The seller does say that you can drive it home, but then what? Where are you going to park it, if you don’t have a huge scruffy backyard of your own? And sure, the Ford Panther chassis on which the Town Car is based is legendary for reliability and toughness, but does that include one that has an extra five or six feet of scorched wasteland between the axles? What, to put it bluntly, the hell is someone going to do with this thing?
I leave that up to you, Autopians.
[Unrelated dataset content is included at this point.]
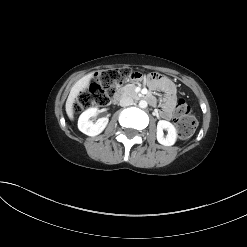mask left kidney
<instances>
[{"label":"left kidney","mask_w":247,"mask_h":247,"mask_svg":"<svg viewBox=\"0 0 247 247\" xmlns=\"http://www.w3.org/2000/svg\"><path fill=\"white\" fill-rule=\"evenodd\" d=\"M166 129L168 134L164 137L163 130ZM177 132L174 125L168 121L160 120L157 124V141L164 146H172L176 142Z\"/></svg>","instance_id":"obj_1"}]
</instances>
Tell me in the comments what you’d use an old limo for after you clear out the burned upholstery and crispy carpets.
But first, take a gander at this fun-size project:
Engine/drivetrain: 1.0 liter turbocharged inline 3, 5 speed manual, FWD
Location: Portland, OR
Odometer reading: 62,000 miles
Runs/drives? Runs but not drivable, no specifics given
The Chevy Sprint is a car already known to Autopians from Jason’s deep-dive into its bizarre hood release design. Yes, you push down on that little black rectangle to open the hood, after pulling the inside T-handle. It was immense fun to watch my fellow mechanics who weren’t familiar with it struggle to open the hoods of Sprints when I worked in a garage. But it’s what’s under the hood of this particular Sprint that makes it intriguing:
Yep, that little 993cc three is turbocharged, intercooled, fuel-injected, and good for 79 horsepower instead of 48. Still not a ton of power, but it’s not a ton of car either. Literally; the Sprint’s curb weight is around 1500 pounds.
The seller says he has gotten the Sprint to start and run, but it isn’t driveable; my guess is that it’s been parked for a very long time, and still needs some other systems gone through. You can probably count on having to replace everything made of rubber that holds liquid before you even think of moving this car under its own power.
Like the limo, this interior is trashed, but at least we get a photo of it. This one is easy, though: gut it, pop in a racing seat, weld in a cage, and go have some fun with it. Those quarter-inch-thick door cards aren’t providing any sound deadening in this thing anyway, so why bother trying to find new ones?
The sale also includes a second Sprint Turbo for parts. Not many details are given about the parts car, but it looks like the drivetrain is there, so at least you have a spare engine and gearbox to work with. Most of the glass is intact too, which is nice to have for a rare car.
So that’s what I found for us today. A stretch limo that runs fine but needs a whole new interior and purpose in life, or a turbocharged roller skate that needs damn near everything but comes with a spare of most things. Which lost cause are you willing to take on?